セツナはそう思案して……それでも全てはユキには話すべきではないと判断し、言葉を選びながら告げた。
「……レナは昔から、不幸体質でね。それらの不幸をひたすら耐えているうちに……強くなって『しまった』みたい」
「強くなって、しまった…?」
「そう。…レナは別に、強くなろうとして強くなった訳じゃないと思うんだよね。でも…強くならざるを得なかった。……それって、すごく悲しい事だよね」
「……そう、ですね……強さを強要されると云うのは、辛い事だと思います。……でも、私はレナちゃんのそんな強さに救われた」
「私も。」
「セツナちゃんも…?」
「うん、私もレナの強さにずっと救われてる。私は何も出来ないから、レナに頼りっぱなしで…」
「そう…なんですね……。
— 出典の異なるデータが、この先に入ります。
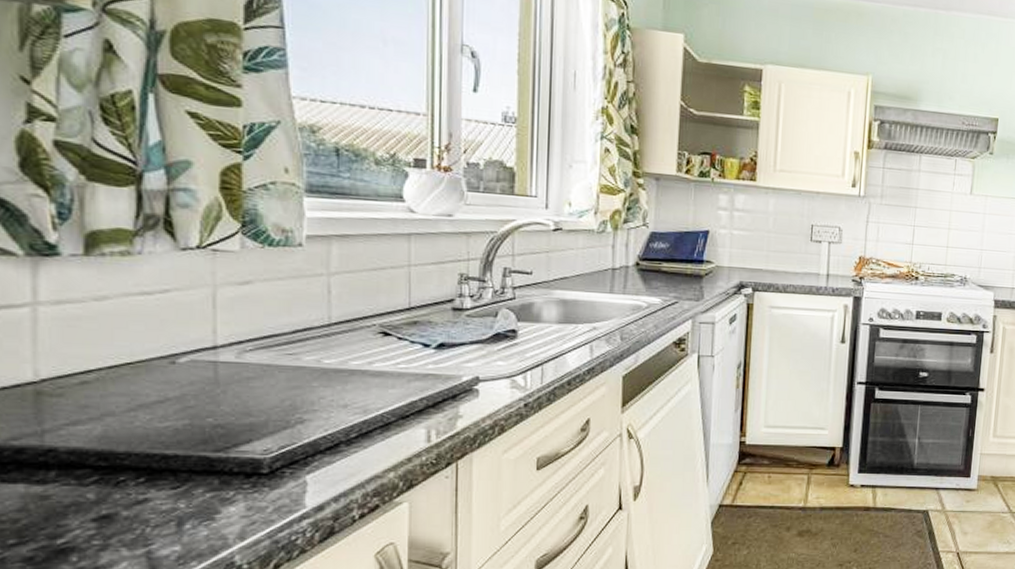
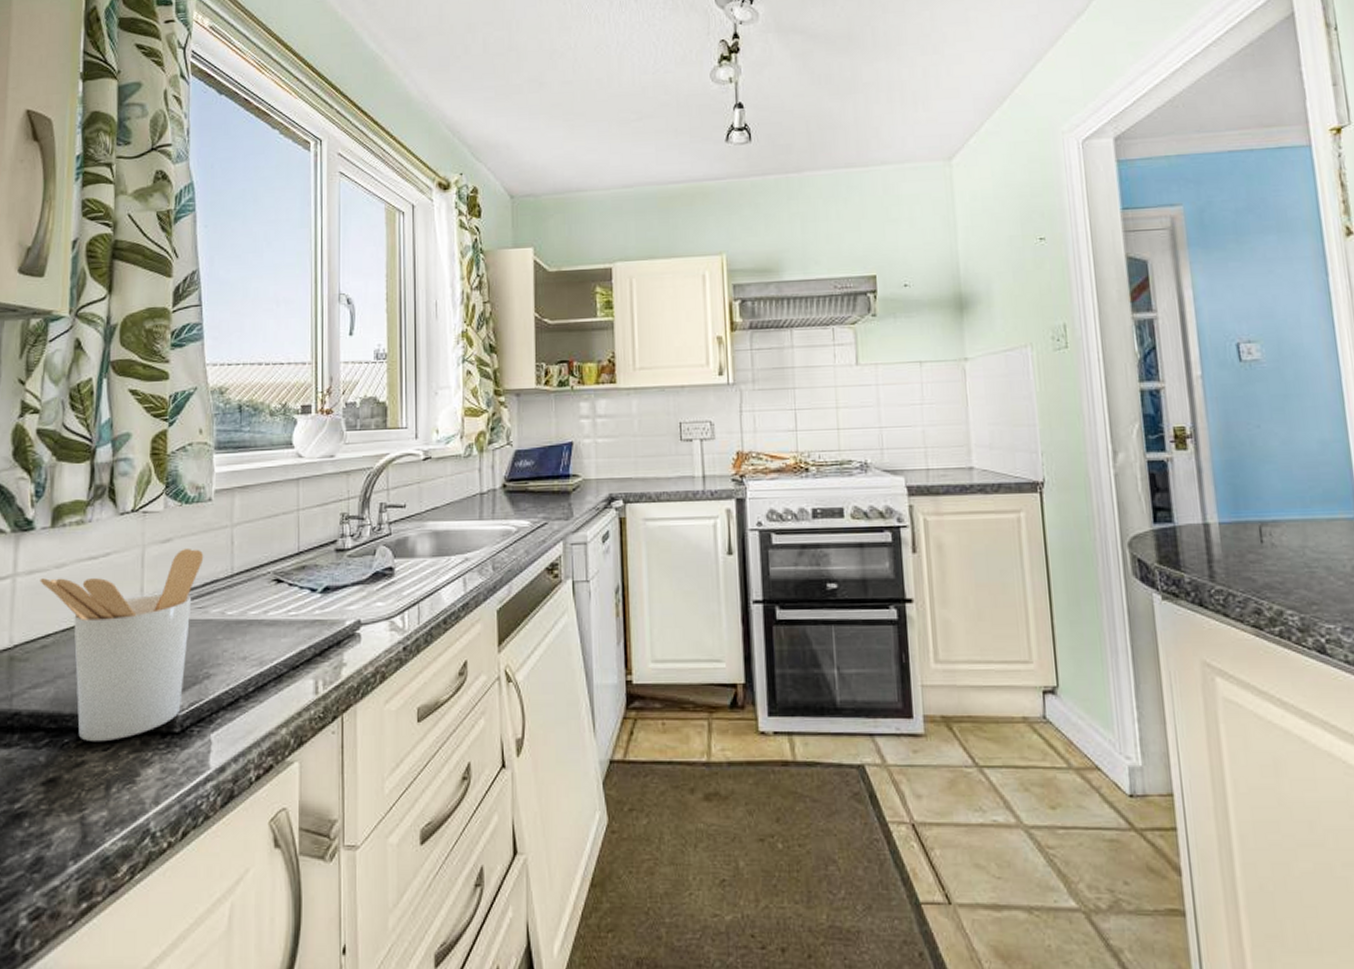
utensil holder: none [72,292,294,481] -> present [40,547,204,742]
…………」
「………」
「………私も、強く……なりたいな……」
「……ユキ」
伏せた目に、またじわりと涙が溜まってくる。……馬鹿、こんなところで泣いてたら、強くなんてなれないよ……。
ユキはそう思いながらも、強くなりたいと口にした。
「……あはは、私が…なんて、無理…ですよね。でも……私も、頼らずに自分の足で立てるくらいには、自分の身を自分で守れるくらいには、強くなりたいです」
「……私も、強くなりたいな。ユキと一緒。誰かを護る……とまでは出来ないかもしれないけど、少なくとも自分の身くらいは守りたいよね。…私が自衛出来るようになればレナの負担も減るし」
「そうですよね……強くなりたい、ですね…」
「うん………」
二人は再び、窓の外を見た。
陸上部がリレーの練習をしている。野球部がフライを取る練習をしている。サッカー部が、テニス部が……みんな、「強くなる」練習をしている。
……強くなりたいのは、私達だけじゃないんだ。少しだけ安心する。
二人はそのまま、お互いに沈黙を破らなかった。それは居心地の悪い沈黙では無かった。……私達は、同じ事を考えている。そんな一体感に包まれた、沈黙だった。